(Stated goal) Reproduce every line of text in the items below word for word, leaving out the pictures.

(Data shown)

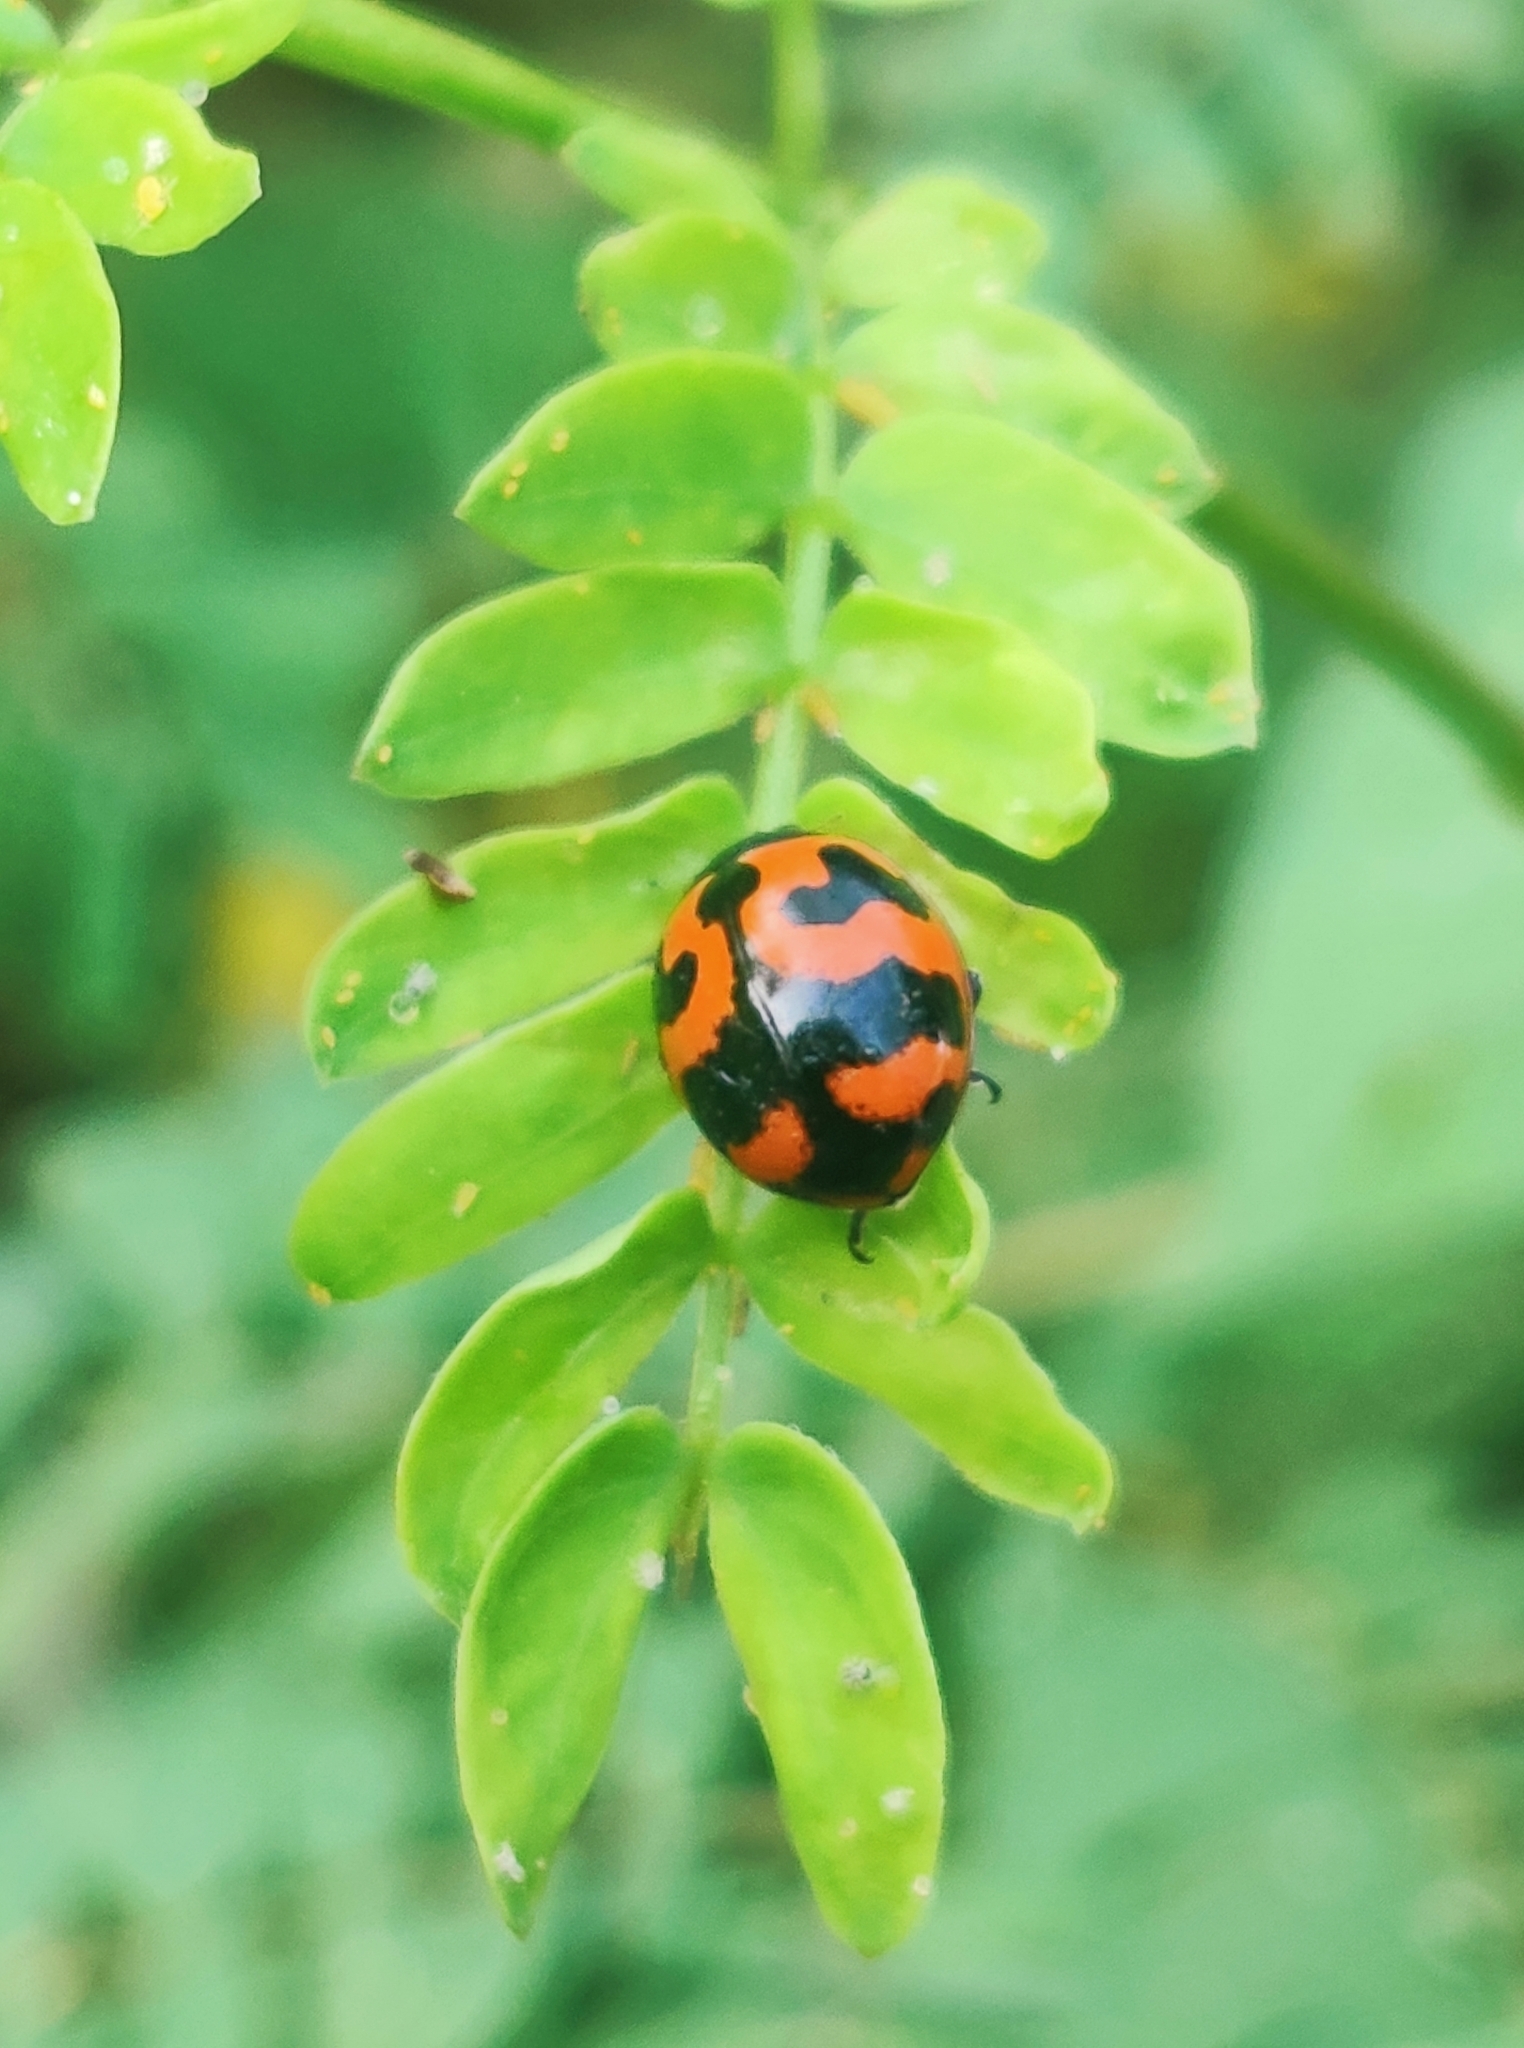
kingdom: Animalia
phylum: Arthropoda
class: Insecta
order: Coleoptera
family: Coccinellidae
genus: Coccinella
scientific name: Coccinella transversalis
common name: Transverse lady beetle
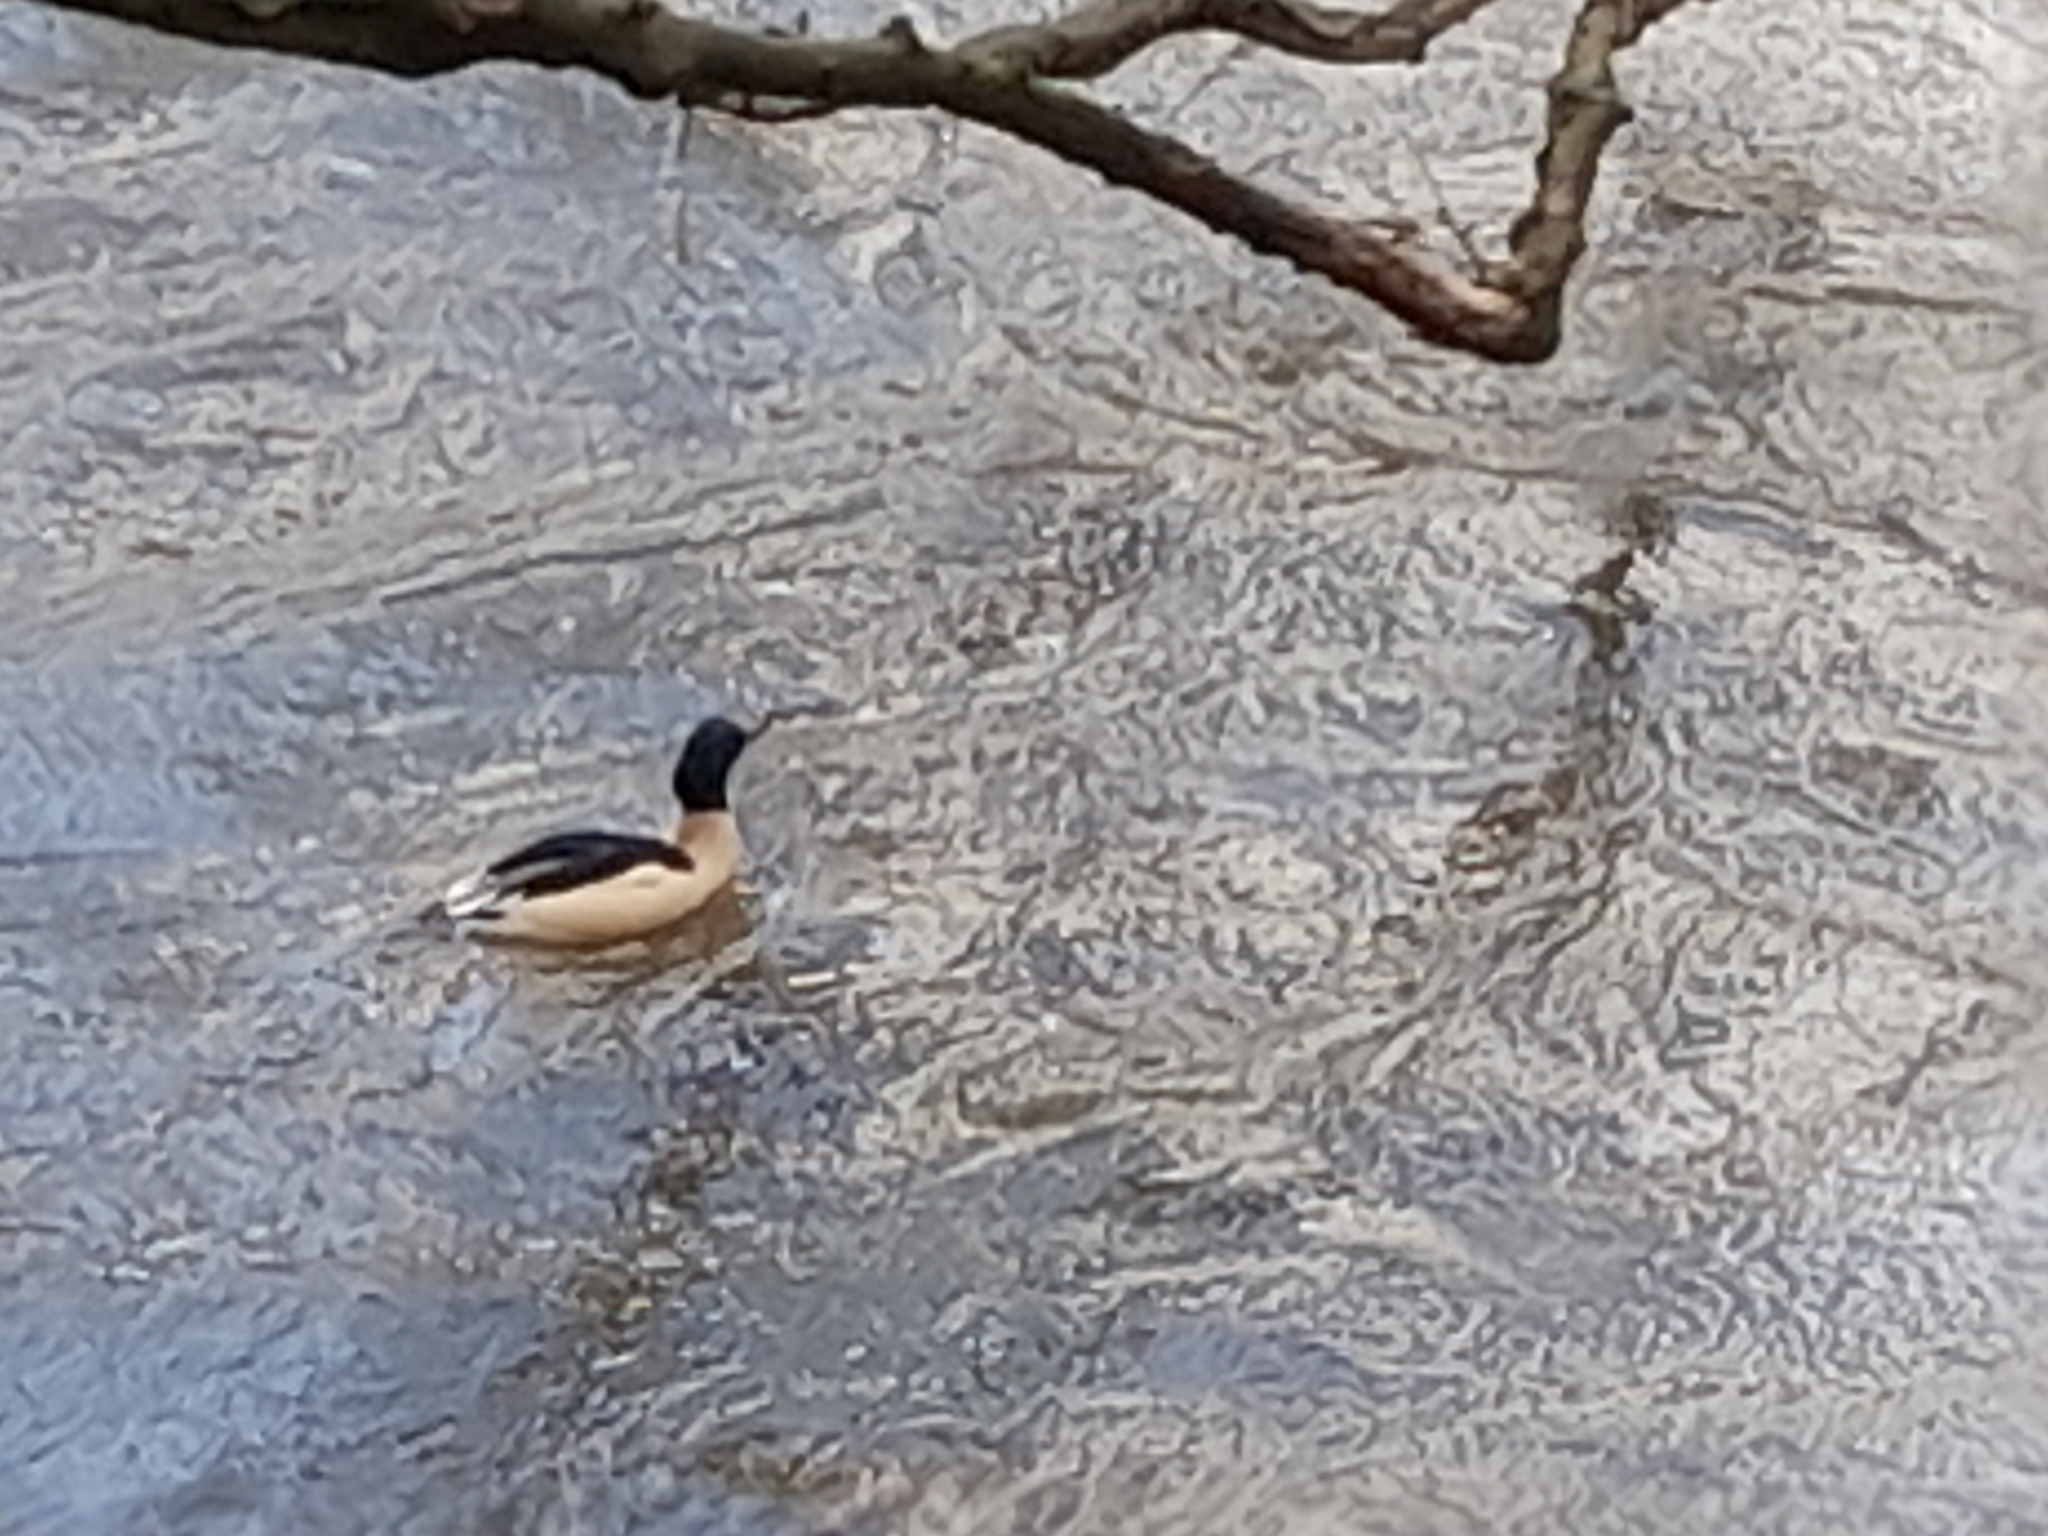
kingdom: Animalia
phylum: Chordata
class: Aves
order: Anseriformes
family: Anatidae
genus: Mergus
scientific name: Mergus merganser
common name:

(Exercise output)
kingdom: Animalia
phylum: Arthropoda
class: Insecta
order: Coleoptera
family: Coccinellidae
genus: Coccinella
scientific name: Coccinella transversalis
common name: Transverse lady beetle
kingdom: Animalia
phylum: Chordata
class: Aves
order: Anseriformes
family: Anatidae
genus: Mergus
scientific name: Mergus merganser
common name:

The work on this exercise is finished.